> _Requirement_
Take the material below and restate it word for word, stopping after the line in which "in the world, the" occurs.

> _Data_
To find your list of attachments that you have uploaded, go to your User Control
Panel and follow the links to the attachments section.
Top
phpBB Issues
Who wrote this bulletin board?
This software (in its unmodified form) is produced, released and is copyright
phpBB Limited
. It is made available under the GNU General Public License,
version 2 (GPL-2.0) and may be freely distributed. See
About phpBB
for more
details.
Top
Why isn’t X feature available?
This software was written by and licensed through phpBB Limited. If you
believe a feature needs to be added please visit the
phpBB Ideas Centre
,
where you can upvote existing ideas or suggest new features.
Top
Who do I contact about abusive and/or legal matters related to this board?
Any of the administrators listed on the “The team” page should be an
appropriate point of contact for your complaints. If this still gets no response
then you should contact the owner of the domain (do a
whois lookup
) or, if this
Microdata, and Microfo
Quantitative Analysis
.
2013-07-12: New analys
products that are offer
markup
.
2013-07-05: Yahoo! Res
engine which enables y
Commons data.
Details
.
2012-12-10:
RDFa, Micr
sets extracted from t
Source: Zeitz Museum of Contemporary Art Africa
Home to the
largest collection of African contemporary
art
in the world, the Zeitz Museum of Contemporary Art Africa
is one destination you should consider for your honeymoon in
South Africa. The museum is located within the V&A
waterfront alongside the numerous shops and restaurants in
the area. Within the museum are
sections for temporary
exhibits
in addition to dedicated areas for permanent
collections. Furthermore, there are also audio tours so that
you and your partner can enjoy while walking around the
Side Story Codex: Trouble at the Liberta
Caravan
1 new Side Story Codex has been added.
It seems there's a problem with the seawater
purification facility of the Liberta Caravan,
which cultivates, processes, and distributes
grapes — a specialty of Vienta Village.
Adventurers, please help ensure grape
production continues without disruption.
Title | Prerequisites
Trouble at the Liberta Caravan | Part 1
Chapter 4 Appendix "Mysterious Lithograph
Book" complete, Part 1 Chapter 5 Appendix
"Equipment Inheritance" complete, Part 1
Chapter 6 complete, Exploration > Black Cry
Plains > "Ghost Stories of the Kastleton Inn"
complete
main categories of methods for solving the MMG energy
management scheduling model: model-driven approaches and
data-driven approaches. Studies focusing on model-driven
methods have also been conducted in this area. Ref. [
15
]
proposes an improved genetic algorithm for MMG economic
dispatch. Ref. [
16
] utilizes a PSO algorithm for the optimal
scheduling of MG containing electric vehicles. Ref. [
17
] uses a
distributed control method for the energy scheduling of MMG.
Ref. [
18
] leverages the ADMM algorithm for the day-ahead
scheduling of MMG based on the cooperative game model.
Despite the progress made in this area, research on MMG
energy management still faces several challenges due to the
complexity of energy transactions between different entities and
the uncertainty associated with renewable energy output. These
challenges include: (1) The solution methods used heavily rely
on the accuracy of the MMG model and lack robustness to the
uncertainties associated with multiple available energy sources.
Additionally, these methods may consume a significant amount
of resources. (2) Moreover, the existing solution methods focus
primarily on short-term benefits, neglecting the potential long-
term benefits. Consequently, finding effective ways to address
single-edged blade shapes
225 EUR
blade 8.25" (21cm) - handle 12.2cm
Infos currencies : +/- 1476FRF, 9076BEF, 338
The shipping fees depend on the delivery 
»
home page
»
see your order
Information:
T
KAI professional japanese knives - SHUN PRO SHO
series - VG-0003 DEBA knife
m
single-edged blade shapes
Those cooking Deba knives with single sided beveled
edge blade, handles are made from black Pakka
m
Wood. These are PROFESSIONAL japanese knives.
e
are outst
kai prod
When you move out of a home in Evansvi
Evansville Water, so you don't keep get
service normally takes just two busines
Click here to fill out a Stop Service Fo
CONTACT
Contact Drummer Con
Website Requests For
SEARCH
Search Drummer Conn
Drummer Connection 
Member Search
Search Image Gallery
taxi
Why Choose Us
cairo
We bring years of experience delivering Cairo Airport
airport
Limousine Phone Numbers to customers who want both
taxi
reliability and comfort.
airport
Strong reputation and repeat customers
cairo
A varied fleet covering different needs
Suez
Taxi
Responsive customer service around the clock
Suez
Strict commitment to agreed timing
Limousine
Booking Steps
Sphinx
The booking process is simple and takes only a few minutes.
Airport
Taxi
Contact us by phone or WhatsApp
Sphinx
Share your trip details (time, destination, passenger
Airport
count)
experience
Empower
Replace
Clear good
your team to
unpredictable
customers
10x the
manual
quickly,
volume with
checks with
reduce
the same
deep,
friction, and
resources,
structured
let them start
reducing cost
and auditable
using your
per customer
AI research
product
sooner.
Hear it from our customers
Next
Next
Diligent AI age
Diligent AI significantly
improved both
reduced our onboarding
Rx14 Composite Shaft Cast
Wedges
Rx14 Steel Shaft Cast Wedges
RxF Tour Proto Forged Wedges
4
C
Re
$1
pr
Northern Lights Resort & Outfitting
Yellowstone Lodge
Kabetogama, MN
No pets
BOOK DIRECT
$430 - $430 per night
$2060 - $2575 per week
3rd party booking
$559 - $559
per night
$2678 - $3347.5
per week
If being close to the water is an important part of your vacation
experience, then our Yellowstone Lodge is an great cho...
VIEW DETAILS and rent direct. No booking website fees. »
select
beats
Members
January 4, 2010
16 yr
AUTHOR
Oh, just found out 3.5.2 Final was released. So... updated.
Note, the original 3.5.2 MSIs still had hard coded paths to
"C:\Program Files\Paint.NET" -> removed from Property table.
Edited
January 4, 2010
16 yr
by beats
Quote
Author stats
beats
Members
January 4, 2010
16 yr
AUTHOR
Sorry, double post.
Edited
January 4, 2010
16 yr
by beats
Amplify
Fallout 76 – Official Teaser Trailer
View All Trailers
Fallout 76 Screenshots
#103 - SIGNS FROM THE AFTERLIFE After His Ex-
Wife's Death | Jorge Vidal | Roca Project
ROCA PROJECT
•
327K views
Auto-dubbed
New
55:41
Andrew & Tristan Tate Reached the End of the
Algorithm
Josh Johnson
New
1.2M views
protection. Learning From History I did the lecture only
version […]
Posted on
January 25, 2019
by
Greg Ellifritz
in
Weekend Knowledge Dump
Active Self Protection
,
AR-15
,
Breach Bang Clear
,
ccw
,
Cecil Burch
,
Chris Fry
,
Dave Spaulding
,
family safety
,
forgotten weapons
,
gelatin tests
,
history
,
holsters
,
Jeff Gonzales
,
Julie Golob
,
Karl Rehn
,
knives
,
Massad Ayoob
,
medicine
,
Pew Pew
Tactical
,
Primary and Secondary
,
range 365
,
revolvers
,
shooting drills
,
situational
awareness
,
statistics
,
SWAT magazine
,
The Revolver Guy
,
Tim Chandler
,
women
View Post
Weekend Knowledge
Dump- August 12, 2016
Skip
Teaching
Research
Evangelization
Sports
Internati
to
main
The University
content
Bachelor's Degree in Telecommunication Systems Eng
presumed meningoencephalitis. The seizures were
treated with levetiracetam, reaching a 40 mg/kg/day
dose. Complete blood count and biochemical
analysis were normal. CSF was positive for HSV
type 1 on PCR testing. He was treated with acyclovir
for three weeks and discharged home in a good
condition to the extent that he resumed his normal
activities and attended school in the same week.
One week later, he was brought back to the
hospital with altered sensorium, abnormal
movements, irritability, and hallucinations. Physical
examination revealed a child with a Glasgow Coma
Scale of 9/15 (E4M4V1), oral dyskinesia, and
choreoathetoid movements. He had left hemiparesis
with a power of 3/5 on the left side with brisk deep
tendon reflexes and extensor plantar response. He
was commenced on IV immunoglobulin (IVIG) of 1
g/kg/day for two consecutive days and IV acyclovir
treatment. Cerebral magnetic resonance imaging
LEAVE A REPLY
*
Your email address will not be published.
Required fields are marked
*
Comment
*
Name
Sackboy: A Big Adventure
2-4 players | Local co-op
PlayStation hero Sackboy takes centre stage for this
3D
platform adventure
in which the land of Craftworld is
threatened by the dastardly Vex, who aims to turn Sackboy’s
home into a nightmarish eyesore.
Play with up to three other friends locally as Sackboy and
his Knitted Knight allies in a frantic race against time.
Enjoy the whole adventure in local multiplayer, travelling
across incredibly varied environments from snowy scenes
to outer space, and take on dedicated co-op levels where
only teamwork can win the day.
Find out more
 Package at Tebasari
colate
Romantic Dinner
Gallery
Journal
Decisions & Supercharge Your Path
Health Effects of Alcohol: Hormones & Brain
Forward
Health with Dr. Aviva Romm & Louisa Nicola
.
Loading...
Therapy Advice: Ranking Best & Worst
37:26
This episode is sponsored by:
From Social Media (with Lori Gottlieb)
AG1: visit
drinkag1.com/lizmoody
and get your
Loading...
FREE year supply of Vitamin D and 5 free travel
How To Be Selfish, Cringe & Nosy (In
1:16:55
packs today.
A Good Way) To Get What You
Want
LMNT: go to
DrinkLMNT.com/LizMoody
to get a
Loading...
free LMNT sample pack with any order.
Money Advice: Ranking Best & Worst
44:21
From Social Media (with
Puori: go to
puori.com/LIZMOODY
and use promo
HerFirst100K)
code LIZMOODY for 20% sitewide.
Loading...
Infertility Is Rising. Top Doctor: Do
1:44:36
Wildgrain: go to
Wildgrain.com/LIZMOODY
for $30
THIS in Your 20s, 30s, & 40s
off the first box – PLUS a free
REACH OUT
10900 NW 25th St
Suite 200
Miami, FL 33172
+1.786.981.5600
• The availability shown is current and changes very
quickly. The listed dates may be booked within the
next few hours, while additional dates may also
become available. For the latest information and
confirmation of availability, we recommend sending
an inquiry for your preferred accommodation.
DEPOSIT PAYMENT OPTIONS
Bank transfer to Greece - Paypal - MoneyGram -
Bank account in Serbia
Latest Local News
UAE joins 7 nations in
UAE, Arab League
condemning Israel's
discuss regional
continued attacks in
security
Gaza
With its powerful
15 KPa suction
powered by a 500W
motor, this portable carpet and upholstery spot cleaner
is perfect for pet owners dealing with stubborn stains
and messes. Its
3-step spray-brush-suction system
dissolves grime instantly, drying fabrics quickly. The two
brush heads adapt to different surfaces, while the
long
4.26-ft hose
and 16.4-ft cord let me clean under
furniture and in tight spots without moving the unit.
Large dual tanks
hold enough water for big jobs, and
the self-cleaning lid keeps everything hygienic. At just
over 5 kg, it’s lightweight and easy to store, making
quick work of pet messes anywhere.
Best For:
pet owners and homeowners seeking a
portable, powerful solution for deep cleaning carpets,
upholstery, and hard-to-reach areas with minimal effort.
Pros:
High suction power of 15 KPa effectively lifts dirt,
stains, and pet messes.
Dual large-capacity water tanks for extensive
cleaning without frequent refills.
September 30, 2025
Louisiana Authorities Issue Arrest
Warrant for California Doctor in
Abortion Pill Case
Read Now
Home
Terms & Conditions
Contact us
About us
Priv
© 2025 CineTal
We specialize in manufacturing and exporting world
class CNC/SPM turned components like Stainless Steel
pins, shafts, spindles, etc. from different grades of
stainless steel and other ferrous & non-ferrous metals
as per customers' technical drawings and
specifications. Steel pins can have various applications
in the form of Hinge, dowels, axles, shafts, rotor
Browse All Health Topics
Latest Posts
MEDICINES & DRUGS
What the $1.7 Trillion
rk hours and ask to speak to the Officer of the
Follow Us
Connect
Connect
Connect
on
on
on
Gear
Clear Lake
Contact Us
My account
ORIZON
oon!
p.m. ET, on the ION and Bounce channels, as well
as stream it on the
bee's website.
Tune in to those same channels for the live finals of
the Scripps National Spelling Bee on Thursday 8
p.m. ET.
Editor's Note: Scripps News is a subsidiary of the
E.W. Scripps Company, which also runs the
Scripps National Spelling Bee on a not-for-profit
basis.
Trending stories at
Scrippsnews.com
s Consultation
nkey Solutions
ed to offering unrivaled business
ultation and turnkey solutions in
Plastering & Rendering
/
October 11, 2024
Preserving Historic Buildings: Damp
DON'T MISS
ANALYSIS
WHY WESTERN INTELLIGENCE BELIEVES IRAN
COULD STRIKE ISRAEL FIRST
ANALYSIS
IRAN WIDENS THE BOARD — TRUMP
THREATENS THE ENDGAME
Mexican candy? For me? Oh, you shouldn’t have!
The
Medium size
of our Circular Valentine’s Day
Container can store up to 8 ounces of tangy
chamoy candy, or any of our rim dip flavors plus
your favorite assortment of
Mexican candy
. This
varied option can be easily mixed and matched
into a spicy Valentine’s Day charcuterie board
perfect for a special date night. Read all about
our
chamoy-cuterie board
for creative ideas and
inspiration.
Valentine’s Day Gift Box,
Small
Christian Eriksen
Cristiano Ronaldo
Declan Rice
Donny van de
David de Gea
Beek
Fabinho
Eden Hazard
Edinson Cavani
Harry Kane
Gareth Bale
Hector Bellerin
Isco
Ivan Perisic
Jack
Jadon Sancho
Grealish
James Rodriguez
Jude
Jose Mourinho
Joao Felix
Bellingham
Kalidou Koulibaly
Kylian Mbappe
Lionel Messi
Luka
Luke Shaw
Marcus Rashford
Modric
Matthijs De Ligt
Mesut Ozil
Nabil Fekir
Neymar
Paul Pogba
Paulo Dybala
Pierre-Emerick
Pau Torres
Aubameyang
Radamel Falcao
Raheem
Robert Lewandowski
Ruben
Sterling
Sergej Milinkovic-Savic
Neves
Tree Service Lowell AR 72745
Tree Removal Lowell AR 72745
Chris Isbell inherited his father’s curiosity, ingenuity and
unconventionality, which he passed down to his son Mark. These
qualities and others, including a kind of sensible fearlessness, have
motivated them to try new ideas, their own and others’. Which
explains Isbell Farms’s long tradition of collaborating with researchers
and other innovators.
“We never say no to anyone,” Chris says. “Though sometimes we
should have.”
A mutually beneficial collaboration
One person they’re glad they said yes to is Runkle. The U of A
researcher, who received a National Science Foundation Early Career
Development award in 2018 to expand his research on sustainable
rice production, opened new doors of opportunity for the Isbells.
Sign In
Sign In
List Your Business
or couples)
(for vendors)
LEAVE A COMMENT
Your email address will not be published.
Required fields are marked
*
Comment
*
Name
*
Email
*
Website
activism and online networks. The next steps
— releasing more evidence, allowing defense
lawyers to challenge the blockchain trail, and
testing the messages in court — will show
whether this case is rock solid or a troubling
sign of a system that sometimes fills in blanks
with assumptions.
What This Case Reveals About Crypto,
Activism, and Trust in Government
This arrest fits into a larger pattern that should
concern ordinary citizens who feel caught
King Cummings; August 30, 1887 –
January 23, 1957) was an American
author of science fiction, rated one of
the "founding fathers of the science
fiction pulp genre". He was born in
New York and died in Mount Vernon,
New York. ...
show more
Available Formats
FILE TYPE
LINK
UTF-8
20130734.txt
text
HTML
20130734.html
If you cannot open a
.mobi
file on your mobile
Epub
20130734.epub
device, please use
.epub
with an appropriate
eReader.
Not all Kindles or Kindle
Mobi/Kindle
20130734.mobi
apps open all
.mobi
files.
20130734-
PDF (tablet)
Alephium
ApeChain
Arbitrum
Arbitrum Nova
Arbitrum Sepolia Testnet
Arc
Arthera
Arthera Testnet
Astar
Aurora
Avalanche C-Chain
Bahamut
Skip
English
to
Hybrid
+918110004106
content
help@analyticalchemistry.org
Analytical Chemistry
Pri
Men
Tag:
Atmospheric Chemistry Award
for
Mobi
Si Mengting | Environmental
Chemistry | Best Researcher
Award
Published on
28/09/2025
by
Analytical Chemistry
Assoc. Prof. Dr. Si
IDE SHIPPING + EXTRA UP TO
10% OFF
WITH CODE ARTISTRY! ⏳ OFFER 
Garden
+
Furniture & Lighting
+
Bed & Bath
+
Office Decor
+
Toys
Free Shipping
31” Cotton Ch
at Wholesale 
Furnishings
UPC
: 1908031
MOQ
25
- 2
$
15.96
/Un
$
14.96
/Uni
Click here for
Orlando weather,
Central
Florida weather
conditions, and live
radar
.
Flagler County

> _Expected output_
To find your list of attachments that you have uploaded, go to your User Control
Panel and follow the links to the attachments section.
Top
phpBB Issues
Who wrote this bulletin board?
This software (in its unmodified form) is produced, released and is copyright
phpBB Limited
. It is made available under the GNU General Public License,
version 2 (GPL-2.0) and may be freely distributed. See
About phpBB
for more
details.
Top
Why isn’t X feature available?
This software was written by and licensed through phpBB Limited. If you
believe a feature needs to be added please visit the
phpBB Ideas Centre
,
where you can upvote existing ideas or suggest new features.
Top
Who do I contact about abusive and/or legal matters related to this board?
Any of the administrators listed on the “The team” page should be an
appropriate point of contact for your complaints. If this still gets no response
then you should contact the owner of the domain (do a
whois lookup
) or, if this
Microdata, and Microfo
Quantitative Analysis
.
2013-07-12: New analys
products that are offer
markup
.
2013-07-05: Yahoo! Res
engine which enables y
Commons data.
Details
.
2012-12-10:
RDFa, Micr
sets extracted from t
Source: Zeitz Museum of Contemporary Art Africa
Home to the
largest collection of African contemporary
art
in the world, the Zeitz Museum of Contemporary Art Africa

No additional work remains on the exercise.